Concurrency and race conditions

The process of inserting by the end user a word to a dictionary in normal conditions would be a synchronous operation. This changes when the dictionary is built automatically and asynchronously, for example while parsing user's text input.

In such case, there is a small chance that the word wouldn't be added to the dictionary by the time user types its prefix. It is very likely, that in the production-ready autocompletion system this situation can be neglected as the process of insertion is fast enough to make this coincidence very rare for the user to notice the deficiency.

A good idea would be to implement a feature for cancelling asynchronous search calls when the result is retrieved slower than the speed of user typing new words.

Support for non-latin alphabets

The algorithm has comparatively rich support for languages that uses extended latin alphabets. More exotic grammars and phonetic systems might require resolving related to them edge cases. Below, there are few examples I can think of with my modest linguistic knowledge.

Ligatures and linking letters in the Arabic alphabet

In the Arabic writing systems, characters typed one after another can combine to a ligature which is represented by the single character. Fortunately, Unicode seems to be constructed in way that makes easier predicting possible ligatures.

It is worth mentioning, that words in the Arabic and Hebrew alphabets are written mostly from right to left. The algorithm for these languages would stay the same but words probably have to be inserted to the dictionary backwards.

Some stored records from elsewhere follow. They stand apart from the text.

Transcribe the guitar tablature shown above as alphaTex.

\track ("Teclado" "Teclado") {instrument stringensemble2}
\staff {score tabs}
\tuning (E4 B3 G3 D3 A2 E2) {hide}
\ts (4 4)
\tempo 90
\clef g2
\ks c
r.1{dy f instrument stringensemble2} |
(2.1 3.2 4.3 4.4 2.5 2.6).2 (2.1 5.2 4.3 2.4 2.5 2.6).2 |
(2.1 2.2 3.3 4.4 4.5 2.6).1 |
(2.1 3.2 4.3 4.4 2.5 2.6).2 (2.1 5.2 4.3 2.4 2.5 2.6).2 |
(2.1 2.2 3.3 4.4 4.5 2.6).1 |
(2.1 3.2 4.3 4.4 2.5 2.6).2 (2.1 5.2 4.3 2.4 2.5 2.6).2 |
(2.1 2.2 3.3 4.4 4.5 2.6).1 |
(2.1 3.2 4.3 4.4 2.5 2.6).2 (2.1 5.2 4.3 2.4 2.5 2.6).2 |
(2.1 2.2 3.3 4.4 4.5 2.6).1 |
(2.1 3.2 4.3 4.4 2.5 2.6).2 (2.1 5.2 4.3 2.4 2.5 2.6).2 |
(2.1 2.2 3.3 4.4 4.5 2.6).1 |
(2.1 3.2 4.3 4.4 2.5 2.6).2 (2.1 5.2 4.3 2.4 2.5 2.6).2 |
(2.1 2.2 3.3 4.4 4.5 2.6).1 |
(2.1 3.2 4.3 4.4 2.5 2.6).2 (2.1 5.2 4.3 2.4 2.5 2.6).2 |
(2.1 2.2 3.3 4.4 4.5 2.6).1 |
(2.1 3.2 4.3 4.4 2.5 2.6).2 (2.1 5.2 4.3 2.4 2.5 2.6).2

No indicator for the end of a word in the Japanese writing system

In Japanese, words aren't separated from each other with a space. This makes really hard to determine from which point the sequence of characters should be treated as a prefix of the next word. This challenge may be attacked with probability and advanced natural language processing techniques.

Typos and scoring system

When the user types really fast, there is a chance of appearance of a typo. Spell-checkers and autocompletion algorithms can take it into account with computing a Levenshtein distance, performing a Wagner-Fisher algorithm or even implementing a simple probability-based Peter Norvig’s spelling corrector.

Some words are more likely to type then other, so a scoring system can be developed for better predictions. Then, the list of results can be sorted for the most frequent or likely completion to the less used words. Scoring can varying because of the user personal style of writing and vocabulary range. Building such a system is a huge challenge that can be approached with tools of natural language processing and neural networks.